A la hora señalada, en el espacio de tiempo que el sol de la mañana inundaba el lugar enrejado que daba acceso a la casa de Tomás Diago 821, los vecinos dirigían sus miradas con el sincero propósito de saludar al entrañable Oscar, un Bull Dog de flama inglesa y corazón criollo.
Su respuesta era predecible, una flexión indeterminada de sus piernas para dar lugar a un amistoso movimiento. Su mirada encendida daba lugar a una caricia que inflamaba su espíritu y emocionaba al cotidiano transeúnte, sin descartar la presencia de los de su especie. Oscar tenía en el barrio una fama bien ganada.
Alejo fue su primigenio y legítimo dueño, Patricia y Juan sus tutores, Carmen su madrina y cuando la casa cambió de dueño, pero no de familia, fue adoptado por el hogar de Anick y Juan Ignacio. Impensable era, pues, separarlo de su patio, del recorrido inesperado del interior de la casa y la tentadora escalera de acceso a la planta superior.

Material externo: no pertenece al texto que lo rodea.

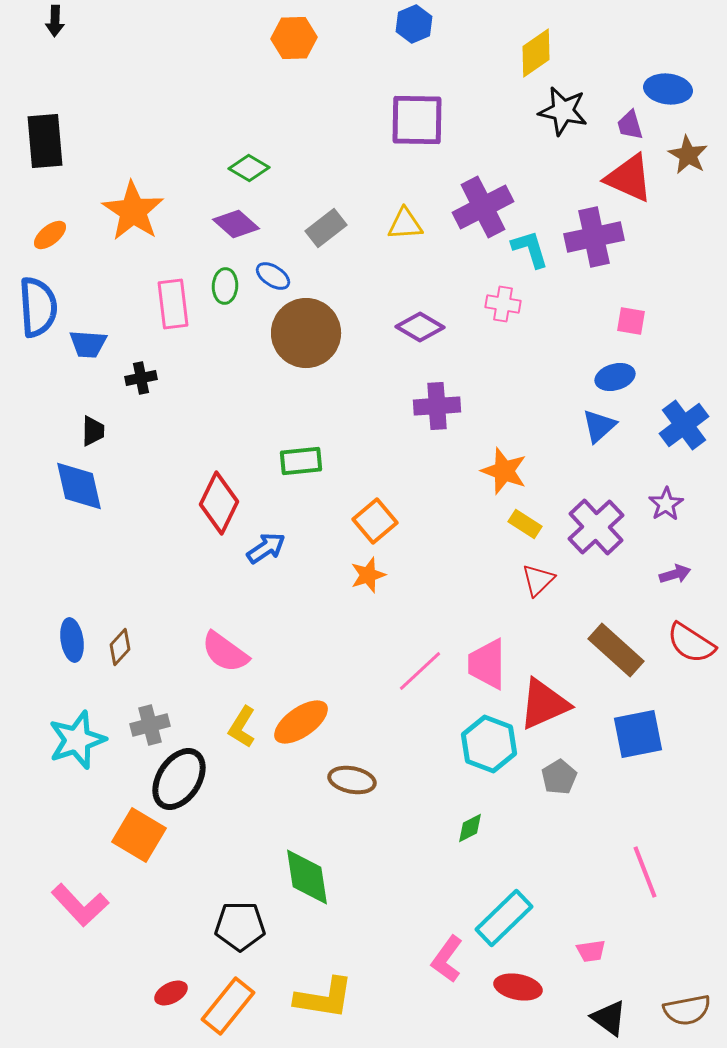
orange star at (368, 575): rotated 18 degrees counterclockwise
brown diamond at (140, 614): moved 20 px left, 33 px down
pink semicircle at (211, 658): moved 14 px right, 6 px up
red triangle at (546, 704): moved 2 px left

Oscar fue un personaje de un bien ganado prestigio. Su porte señorial, su expresión amistosa e inquisidora. Dos obsesiones desorientaban a sus dueños: la atención que despertaban los niños y en el vértice de lo incomprensible, su pasión por pelota. Tal vez sus ancestros adoraban al sol o la redondez de la luna llena.
Infinidad de anécdotas podríamos relatar para dimensionar la importancia que tuvo en nuestras vidas. Porque Oscar fue parte de ellas; la foto no estaría completa sin que Oscar disfrutara del sol en su patio, cotidiana espera del trozo de queso en el desayuno, Carmen conversando con su ahijado y su vespertino paseo, Patricia y Juan gravando en sus mentes la relación de Alejo y su mascota, Anick y Juan Ignacio respondiendo a sus ladridos.
Los vecinos notaron su ausencia, bastó sólo un minuto para que Oscar emprendiera otro camino. También la vida de los perros tiene un sentido trascendente y quienes interpretan el amor que su alma transmite enriquecen su vida.
Podríamos decir, después de ver las lágrimas que vertieron los humanos de su cercanía que Oscar dio muchas cosas intangibles, sin dudas, las que llegan al corazón de los humanos.